Le premier Ministre Thiers avait vidé Paris, le gouvernement AKP retire aussi ses fonctionnaires de la ville
Le soulèvement de Paris s’est propagé à une telle vitesse que le Premier Ministre de la 3e République, Adolphe Thiers, a donné l’ordre à tous les soldats, policiers et toutes sortes de dirigeants et d’experts de quitter Paris. Il a lui-même fuit à Versailles. De la même manière, aujourd’hui, le gouvernement AKP rappelle ses fonctionnaires et représentants comme, par exemple, les enseignant-e-s des villes du Kurdistan qui sont en résistance comme à Sur, Silopi, Cizre, İdil et Nusaybin.

La vie sans État derrière les barricades.
À Paris, des barricades avaient été dressées, dans toutes les rues de la ville et le Conseil de la Commune composé de 92 membres assurait l’administration de la ville. Les besoins essentiels de la ville, qui comptait 2 millions d’habitant-e-s, étaient assurés par une forme d’organisation proche de l’autogestion. Celle-ci reposait sur l’autogestion des quartiers. Par la suite Friedrich Engels parlera de la Commune comme d’une pratique éliminant l’État. Derrière les barricades et les tranchées, un nouveau système s’ébauchait, basé sur l’autogestion, le commun, et le partage.

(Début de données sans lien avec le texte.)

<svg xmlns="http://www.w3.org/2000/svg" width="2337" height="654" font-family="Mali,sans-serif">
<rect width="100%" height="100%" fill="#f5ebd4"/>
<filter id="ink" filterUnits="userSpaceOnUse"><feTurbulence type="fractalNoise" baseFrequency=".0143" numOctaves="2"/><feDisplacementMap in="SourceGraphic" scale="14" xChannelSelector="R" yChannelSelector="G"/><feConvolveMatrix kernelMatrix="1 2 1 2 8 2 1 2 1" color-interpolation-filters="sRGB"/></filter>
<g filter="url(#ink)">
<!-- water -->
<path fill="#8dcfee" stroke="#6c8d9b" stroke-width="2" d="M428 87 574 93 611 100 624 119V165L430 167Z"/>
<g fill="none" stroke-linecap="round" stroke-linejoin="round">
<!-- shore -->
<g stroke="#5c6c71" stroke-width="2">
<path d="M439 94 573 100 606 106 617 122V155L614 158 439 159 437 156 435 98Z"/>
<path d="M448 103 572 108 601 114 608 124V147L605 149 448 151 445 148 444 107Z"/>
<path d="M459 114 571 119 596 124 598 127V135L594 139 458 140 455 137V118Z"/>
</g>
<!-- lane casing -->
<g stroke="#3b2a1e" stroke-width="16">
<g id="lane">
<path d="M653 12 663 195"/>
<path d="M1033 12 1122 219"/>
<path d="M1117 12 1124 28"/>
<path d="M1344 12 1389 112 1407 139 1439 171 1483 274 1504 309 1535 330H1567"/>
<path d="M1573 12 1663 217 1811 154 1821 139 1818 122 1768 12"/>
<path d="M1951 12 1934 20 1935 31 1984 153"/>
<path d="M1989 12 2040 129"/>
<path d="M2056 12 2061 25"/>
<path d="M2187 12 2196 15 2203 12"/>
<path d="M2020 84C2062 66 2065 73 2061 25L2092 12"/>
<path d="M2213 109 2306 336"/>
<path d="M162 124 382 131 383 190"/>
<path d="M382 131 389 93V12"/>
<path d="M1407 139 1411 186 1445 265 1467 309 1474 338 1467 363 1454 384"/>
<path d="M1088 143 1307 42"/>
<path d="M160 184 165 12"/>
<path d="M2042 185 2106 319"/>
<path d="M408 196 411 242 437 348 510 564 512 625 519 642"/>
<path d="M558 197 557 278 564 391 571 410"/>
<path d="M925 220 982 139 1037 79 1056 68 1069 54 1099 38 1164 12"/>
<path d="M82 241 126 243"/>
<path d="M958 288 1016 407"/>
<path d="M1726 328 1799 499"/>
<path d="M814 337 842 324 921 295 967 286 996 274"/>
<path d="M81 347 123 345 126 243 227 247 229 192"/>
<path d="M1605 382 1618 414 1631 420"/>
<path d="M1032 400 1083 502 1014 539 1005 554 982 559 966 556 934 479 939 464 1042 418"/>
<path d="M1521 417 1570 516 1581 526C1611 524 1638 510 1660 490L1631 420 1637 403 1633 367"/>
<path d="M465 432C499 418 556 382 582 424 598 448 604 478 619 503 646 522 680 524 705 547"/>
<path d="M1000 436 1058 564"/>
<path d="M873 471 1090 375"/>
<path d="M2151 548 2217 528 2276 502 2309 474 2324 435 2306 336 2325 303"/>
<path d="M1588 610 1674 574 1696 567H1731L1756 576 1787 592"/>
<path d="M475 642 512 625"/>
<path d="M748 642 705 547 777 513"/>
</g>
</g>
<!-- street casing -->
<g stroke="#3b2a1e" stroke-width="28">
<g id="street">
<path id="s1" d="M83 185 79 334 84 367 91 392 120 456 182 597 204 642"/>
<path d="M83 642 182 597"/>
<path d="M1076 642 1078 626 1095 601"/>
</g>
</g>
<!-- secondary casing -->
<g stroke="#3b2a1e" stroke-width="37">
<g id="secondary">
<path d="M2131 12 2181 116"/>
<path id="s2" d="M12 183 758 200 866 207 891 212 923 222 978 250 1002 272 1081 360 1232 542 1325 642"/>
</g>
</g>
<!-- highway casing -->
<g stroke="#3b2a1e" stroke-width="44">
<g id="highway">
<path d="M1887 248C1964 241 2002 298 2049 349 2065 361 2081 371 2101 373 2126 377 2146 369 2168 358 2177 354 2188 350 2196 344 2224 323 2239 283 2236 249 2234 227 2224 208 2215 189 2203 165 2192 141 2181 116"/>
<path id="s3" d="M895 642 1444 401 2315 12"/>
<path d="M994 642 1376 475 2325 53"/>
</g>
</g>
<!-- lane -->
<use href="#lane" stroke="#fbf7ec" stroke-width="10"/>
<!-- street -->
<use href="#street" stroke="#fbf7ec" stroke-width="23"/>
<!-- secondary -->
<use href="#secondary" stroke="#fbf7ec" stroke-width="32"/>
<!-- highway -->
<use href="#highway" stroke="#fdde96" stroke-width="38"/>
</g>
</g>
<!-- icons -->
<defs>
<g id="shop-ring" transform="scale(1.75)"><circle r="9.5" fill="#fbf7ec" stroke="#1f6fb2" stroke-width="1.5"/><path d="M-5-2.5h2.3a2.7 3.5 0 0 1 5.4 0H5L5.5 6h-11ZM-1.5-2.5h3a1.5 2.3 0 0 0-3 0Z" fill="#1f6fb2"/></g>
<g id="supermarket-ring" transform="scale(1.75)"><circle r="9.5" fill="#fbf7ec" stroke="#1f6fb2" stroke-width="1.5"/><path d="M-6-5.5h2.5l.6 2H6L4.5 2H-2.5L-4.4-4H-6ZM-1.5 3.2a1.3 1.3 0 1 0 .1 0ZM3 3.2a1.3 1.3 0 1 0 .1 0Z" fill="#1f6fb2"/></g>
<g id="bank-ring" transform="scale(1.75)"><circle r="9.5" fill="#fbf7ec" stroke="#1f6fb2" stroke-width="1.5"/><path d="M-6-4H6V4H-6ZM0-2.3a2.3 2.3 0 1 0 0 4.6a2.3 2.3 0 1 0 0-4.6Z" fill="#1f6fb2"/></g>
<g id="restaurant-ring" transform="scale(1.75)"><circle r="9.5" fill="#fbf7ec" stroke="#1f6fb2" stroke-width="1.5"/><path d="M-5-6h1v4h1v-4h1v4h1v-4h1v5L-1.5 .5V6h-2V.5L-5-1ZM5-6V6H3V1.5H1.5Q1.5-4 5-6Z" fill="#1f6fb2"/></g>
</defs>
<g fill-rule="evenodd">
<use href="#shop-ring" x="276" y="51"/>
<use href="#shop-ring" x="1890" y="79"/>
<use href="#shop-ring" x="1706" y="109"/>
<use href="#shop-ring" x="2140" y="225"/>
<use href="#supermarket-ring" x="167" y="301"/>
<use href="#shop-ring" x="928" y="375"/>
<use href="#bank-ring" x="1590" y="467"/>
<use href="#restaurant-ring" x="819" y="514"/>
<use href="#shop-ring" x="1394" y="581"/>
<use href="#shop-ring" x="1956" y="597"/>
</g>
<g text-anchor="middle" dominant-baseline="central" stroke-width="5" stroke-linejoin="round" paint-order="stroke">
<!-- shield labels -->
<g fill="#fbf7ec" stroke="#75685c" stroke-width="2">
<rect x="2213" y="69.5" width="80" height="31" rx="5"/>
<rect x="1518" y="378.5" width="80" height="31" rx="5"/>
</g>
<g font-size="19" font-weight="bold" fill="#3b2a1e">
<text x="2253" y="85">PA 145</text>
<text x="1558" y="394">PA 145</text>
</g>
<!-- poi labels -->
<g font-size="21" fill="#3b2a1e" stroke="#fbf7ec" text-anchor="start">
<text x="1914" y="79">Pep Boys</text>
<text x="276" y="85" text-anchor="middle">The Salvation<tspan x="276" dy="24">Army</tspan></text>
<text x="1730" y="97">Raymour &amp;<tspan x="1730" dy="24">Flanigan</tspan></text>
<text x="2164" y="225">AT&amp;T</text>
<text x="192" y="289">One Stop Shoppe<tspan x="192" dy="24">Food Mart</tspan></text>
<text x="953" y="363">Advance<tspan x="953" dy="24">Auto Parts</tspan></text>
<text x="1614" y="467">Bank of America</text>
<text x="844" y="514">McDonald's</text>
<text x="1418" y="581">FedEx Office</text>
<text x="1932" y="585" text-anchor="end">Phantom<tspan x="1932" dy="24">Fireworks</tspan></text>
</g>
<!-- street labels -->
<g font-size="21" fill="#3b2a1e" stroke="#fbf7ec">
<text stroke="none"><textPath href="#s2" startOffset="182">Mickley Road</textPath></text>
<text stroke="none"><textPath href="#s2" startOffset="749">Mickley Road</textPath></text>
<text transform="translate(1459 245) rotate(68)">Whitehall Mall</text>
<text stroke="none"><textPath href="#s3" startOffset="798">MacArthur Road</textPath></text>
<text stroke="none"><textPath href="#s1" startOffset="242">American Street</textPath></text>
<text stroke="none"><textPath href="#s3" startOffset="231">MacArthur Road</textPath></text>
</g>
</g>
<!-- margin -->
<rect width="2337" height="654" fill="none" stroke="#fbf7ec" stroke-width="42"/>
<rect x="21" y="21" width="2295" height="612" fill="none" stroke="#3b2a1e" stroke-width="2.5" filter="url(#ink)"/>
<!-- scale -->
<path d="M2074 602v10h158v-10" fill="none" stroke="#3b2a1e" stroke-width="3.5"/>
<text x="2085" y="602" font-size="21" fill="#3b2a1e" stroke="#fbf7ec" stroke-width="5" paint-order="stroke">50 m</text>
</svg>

Les résistant-e-s de Sur : Nous partageons tout ce que nous avons
À Sur, qui est en tête des villes du Kurdistan dans lesquelles l’autonomie a été déclarée, malgré les lourdes attaques de l’État, une vie sociale basée sur l’entraide et la solidarité s’organise depuis les premiers jours de la résistance. Depuis des mois il n’y a plus l’État dans Sur, mais il y a un État qui attaque Sur avec toutes ses forces. Malgré le siège, la réponse des gens quant à la manière dont ils et elles résistent est la même depuis des mois : « Nous partageons tout ce que nous avons ! »

La Garde Nationale de la Commune de Paris et les Unités de Défense Civiles de Sur
Peu de temps après la proclamation de la Commune de Paris, le 2 avril, la ville essuie les attaques des forces gouvernementales. Après ce jour-là, la ville sera soumise à d’intenses bombardements. L’une des décisions les plus importantes de la courte expérience d’autogestion de la Commune de Paris a été la conclusion de mettre fin au service militaire obligatoire et d’organiser la Garde Nationale composée de volontaires de la ville, capables de se servir d’armes pour la défense de la cité.
À Sur, comme dans les autres villes en résistance du Kurdistan, des Unités de Défense Civiles (YPS) ont été formées : elles ne reposent pas sur une organisation militaire classique mais sur l’esprit d’autodéfense d’un peuple qui défend de manière volontaire sa propre rue, son quartier, sa ville, sa culture. Ces groupes, défendent non seulement le quartier de Sur avec le soutien de la population, et, dans le même temps, ils participent comme les autres voisin-e-s à trouver des solutions aux problèmes du quotidien.